■ YOUR GOAL ■
Show all lines of the listing that contain the word "Water".
------
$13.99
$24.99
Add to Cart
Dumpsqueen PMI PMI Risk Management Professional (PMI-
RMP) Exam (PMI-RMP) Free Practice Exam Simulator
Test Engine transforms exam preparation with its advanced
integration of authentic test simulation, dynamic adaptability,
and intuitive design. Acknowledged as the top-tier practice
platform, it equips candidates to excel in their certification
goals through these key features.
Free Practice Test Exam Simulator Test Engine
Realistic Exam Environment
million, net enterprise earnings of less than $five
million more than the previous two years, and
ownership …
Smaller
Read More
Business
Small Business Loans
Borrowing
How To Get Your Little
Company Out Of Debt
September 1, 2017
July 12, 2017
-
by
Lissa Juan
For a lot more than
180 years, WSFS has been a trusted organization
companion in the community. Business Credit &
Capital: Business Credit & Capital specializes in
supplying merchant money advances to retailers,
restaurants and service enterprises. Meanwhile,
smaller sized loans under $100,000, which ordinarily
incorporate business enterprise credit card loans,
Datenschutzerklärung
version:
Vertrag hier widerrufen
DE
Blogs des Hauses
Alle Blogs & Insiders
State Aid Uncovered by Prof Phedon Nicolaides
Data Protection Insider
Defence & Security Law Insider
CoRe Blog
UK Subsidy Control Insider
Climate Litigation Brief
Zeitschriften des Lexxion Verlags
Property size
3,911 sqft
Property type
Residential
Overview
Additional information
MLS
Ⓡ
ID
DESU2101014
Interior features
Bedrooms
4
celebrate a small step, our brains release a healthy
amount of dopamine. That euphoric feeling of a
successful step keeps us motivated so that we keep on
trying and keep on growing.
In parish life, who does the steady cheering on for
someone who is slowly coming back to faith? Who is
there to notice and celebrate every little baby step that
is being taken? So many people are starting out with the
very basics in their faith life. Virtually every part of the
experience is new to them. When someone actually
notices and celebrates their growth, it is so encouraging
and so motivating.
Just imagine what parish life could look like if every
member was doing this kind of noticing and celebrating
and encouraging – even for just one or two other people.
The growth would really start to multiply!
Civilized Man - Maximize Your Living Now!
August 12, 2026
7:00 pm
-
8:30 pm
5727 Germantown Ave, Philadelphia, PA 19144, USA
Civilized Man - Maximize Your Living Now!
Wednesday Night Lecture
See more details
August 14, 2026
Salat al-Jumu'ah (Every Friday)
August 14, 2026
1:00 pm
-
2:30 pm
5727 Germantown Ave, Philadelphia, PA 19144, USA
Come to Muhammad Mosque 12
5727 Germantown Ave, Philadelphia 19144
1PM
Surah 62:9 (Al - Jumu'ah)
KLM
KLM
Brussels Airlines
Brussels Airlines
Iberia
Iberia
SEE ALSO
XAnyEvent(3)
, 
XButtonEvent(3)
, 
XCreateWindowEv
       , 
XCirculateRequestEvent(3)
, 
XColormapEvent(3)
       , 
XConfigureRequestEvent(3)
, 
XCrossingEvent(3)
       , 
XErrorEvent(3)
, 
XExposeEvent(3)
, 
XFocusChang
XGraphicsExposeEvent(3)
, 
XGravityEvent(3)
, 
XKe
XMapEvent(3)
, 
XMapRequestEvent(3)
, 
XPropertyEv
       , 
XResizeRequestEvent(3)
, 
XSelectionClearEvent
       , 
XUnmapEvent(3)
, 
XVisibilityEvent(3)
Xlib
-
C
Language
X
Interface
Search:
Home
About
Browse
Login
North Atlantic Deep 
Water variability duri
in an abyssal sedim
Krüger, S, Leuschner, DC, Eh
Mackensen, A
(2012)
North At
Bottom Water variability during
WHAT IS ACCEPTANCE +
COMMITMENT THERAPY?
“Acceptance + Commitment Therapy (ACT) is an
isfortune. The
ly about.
------
■ FINISHED TASK ■
Water variability duri
Bottom Water variability during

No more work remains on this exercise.